Men With Older Brothers More Likely To Be Gay? Study Expanding To Biological Origin

Surprising Factor Could Increase Chances A Man Is Gay

Seven years ago a study made headlines for finding that men with older brothers are more likely to be gay. Today the study has resurfaced as researchers extend upon the original findings by looking deeper into the possible biological basis of homosexuality.

Published in New Scientist magazine, the 2006 study was conducted by sexologist Anthony Bogaert, a Community Health Sciences chair and professor at Ontario's Brock University. His research led him to conclude that having more older brothers makes it more likely a man will be gay. Each older brother raises the odds of homosexuality by a third, potentially going from a 3 percent chance with the first son to a 6 percent chance with the fourth.
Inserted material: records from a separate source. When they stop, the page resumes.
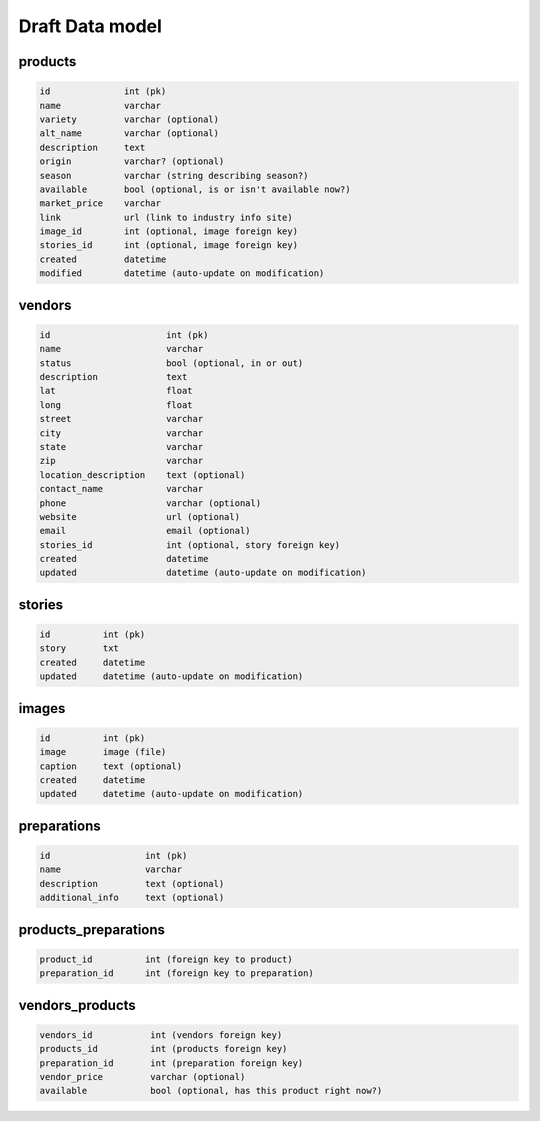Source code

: Draft Data model
================

products
--------

.. code-block:: python

	id              int (pk)
	name            varchar
	variety         varchar (optional)
	alt_name        varchar (optional)
	description     text
	origin          varchar? (optional)
	season          varchar (string describing season?)
	available       bool (optional, is or isn't available now?)
	market_price    varchar
	link            url (link to industry info site)
	image_id        int (optional, image foreign key)
	stories_id      int (optional, image foreign key)
	created         datetime
	modified        datetime (auto-update on modification)


vendors
-------

.. code-block:: python

	id                      int (pk)
	name                    varchar
	status                  bool (optional, in or out)
	description             text
	lat                     float
	long                    float
	street                  varchar
	city                    varchar
	state                   varchar
	zip                     varchar
	location_description    text (optional)
	contact_name            varchar
	phone                   varchar (optional)
	website                 url (optional)
	email                   email (optional)
	stories_id              int (optional, story foreign key)
	created                 datetime
	updated                 datetime (auto-update on modification)


stories
-------

.. code-block:: python

	id          int (pk)
	story       txt
	created     datetime
	updated     datetime (auto-update on modification)


images
------

.. code-block:: python

	id          int (pk)
	image       image (file)
	caption     text (optional)
	created     datetime
	updated     datetime (auto-update on modification)


preparations
------------

.. code-block:: python

	id                  int (pk)
	name                varchar
	description         text (optional)
	additional_info     text (optional)

products_preparations
---------------------

.. code-block:: python

	product_id          int (foreign key to product)
	preparation_id      int (foreign key to preparation)


vendors_products
----------------

.. code-block:: python

	vendors_id           int (vendors foreign key)
	products_id          int (products foreign key)
	preparation_id       int (preparation foreign key)
	vendor_price         varchar (optional)
	available            bool (optional, has this product right now?)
Bogaert studied 944 gay and straight men, including some who were raised with non-biological male siblings, to pit prenatal against postnatal factors. His research, which reappeared in a Sept. 4 New Scientist article, ultimately determined that fraternal birth order seems to have a connection to sexual orientation. "That means for each male gestation that occurs, something changes in a woman’s body that makes her more likely to give birth to a gay son," as Brock University explains Bogaert's findings.

An abstract from the study, published by the Proceedings of the National Academy of Sciences, summarizes the research:

Only biological older brothers, and not any other sibling characteristic, including nonbiological older brothers, predicted men’s sexual orientation, regardless of the amount of time reared with these siblings. These results strongly suggest a prenatal origin to the fraternal birth-order effect.

Today, Bogaert is looking to determine that prenatal origin.

"[The 2006 study] was an important study and it does suggest there is probably a biological basis to the older brother effect," he told The Huffington Post during a phone conversation from Canada Thursday afternoon. "It's an important study in the context of sex orientation development. We have additional research going on right now testing specifically the underlying biological effect of the older brother. ... There are no results yet. We are collecting samples of mothers of gay men and comparing them to mothers of heterosexual men and looking to see if there is evidence of a biological factor that differs between the two groups."

Bogaert explained that the 2006 study never determined a specific "mechanism" -- a biological factor or process -- behind the older brother effect. He suggested this mechanism could be a maternal immune response, a hormone change in the womb, a gestational factor during pregnancy or even genes.

"The 2006 study really strongly suggests that there is biological mechanism but it never really tested the specific mechanism itself in terms of determining what factor is in fact influencing a change in a mother's development during pregnancy," he explained to HuffPost. "What we're doing now is we're looking at the specific mechanism and seeing if we can find evidence for that. We have a study looking at ... mothers of gay and heterosexual men and seeing if there is a maternal immune response. So, that's something very unique and new."

Bogaert says that isolating the exact biological mechanism or process will support the "nature" side of the Nature v. Nurture debate. If successful, his new research could provide a biological backing for homosexuality.

"I think there's strong evidence that people who believe that there's a biological basis to sexual orientation tend to be more tolerant to sexual minorities, and that's one of the more positive [possible] social outcomes," he said. "And I am in that camp. I don't believe that homosexuality is a disorder or immoral."

The overarching purpose of the new study is to delve deeper into the origins of sexuality. Bogaert says he is trying to understand sexual variability, human sexuality and sexual orientation as a piece of the larger puzzle.

"Unerstanding the biological mechanisms may have some social ramifications, and for me that's great if it ends up being positive," he added. "But a larger motivation is just trying to understand sexuality, and understanding sexuality has its own benefits from a scientific perspective."